A celebration of life will be at 1 p.m. Saturday at St. James United Methodist Church, 400 Peachtree Dunwoody Road, Atlanta.

Van Buren grew up in Atlanta, graduating from Sylvan High School and working full-time to put herself through Georgia State University. While pursuing her undergraduate degree, she developed a passion for the city’s in-town neighborhoods, which she parlayed into a 20-year sideline of restoring old and in-need-of-repair homes.

Van Buren worked at Southern Bell during the day and would spend every penny and every spare hour rehabilitating homes in the Inman Park area, her son said.

She married in 1980 and had son Andrew Van Buren Aydin three years later. When she and her husband divorced, “he left taking everything, including the toilet paper,” Aydin said.

Van Buren quit work and devoted all of her energies to raising her son, although she later took jobs with the Atlanta Committee for the Olympic Games and the preschool at St. James Methodist Church in Brookhaven

“She was determined Andrew was going to have a good upbringing,” said her aunt, Pattie Ivy of Athens. “She wanted him to be the best.”

She and her son took road trips to national parks, historic sites, museums and gardens that would last several weeks during summers.

Reading was one of her passions, and she perpetually had stacks of library books at her bedside for Andrew.

Van Buren also encouraged her son’s love of comic books, allowing him to attend comic book conventions starting when he was 12 and regularly taking him to comic book stores.

“She sacrificed everything for me,” Aydin said. “She gave me the opportunity to have a great life.”

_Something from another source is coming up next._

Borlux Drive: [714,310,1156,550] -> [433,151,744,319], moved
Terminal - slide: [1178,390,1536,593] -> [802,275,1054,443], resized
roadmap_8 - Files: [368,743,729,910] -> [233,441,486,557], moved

After the school day, Van Buren would be waiting at home ready to hear about Andrew’s day and how he was feeling. Their daily discussions continued into his college years and through Van Buren’s final days, he said.

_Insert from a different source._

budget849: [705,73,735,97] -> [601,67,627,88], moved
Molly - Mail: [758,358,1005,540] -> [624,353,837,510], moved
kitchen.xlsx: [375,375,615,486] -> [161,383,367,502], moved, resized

As her son entered high school, Van Buren decided to follow her passion and enroll in the Georgia Master Gardener program. Her service project involved beautification of one of her favorite places, the Sandy Springs public library. After completing the program, she continued her studies in plant sciences, earning a degree in horticulture at Gwinnett Technical College.

Janice Shackelton, a longtime neighbor from Brookhaven, said Van Buren “was very independent and strong, raising Andrew as a single mom.”

She regularly took on big projects with a passion and saw them to completion, Shackelton said.

One example, she said, was Fernbrook Farm, a 20-acre family farm near Henderson, N.C., that Van Buren built and lived in after Aydin was off at college.

The home was almost complete when Shackelton came for a visit. A spectacular acre of sunflowers lined the driveway, leading to a beautiful stone house that was Van Buren’s creation, she said.

Family described Van Buren as tenacious, outspoken, beautiful and, above all, hardworking. She also was fiercely devoted to her friends and had a deep love for children and dogs, her Aunt Pattie said.

She recalled an incident when Van Buren’s dog Morgan ran off, frightened by the sound of gunfire, leaving 10 two-week-old puppies.

Van Buren was working at the time and recruited help from her aunt and mother. Each woman took responsibility for five puppies, feeding them from baby bottles every two hours until they were six weeks old.

“She wouldn’t take no for an answer,” Pattie Ivy said.